===== Data for the task =====
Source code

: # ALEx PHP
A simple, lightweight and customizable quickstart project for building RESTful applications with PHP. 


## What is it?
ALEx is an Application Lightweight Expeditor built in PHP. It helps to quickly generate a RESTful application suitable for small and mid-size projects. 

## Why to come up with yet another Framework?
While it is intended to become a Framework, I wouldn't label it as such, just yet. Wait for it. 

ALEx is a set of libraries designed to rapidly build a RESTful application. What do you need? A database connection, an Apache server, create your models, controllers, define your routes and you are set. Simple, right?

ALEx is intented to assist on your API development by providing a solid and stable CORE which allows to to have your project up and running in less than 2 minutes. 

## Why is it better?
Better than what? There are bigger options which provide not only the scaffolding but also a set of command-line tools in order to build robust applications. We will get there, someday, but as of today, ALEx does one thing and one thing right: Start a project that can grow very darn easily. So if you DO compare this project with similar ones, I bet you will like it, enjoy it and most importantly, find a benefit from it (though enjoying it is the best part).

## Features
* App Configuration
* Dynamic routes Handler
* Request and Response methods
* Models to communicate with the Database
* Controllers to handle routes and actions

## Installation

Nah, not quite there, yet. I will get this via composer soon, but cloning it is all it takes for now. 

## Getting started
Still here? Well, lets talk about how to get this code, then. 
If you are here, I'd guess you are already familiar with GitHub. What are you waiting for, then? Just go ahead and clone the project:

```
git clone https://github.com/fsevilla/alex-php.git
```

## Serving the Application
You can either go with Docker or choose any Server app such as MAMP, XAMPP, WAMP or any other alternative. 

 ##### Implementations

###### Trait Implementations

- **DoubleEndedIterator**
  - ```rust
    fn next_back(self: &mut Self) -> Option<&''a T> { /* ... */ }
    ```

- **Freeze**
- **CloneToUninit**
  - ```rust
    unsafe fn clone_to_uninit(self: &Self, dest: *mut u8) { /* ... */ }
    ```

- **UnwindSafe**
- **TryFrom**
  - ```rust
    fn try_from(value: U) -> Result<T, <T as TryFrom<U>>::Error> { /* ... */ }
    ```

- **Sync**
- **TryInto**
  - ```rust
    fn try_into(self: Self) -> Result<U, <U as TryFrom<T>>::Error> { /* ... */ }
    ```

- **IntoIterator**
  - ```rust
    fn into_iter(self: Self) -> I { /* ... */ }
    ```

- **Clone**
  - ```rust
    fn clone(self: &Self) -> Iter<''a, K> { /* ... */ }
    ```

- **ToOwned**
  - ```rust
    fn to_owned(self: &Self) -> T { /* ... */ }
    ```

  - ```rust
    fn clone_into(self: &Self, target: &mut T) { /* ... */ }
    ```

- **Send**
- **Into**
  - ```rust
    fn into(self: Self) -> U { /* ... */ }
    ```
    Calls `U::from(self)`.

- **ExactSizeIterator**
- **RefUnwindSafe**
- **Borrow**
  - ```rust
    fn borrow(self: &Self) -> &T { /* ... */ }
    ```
=====
Instructions for the task:
Reproduce verbatim only the lines from the one holding "- **ToOwned**" through the end of the records.

Solution:
- **ToOwned**
  - ```rust
    fn to_owned(self: &Self) -> T { /* ... */ }
    ```

  - ```rust
    fn clone_into(self: &Self, target: &mut T) { /* ... */ }
    ```

- **Send**
- **Into**
  - ```rust
    fn into(self: Self) -> U { /* ... */ }
    ```
    Calls `U::from(self)`.

- **ExactSizeIterator**
- **RefUnwindSafe**
- **Borrow**
  - ```rust
    fn borrow(self: &Self) -> &T { /* ... */ }
    ```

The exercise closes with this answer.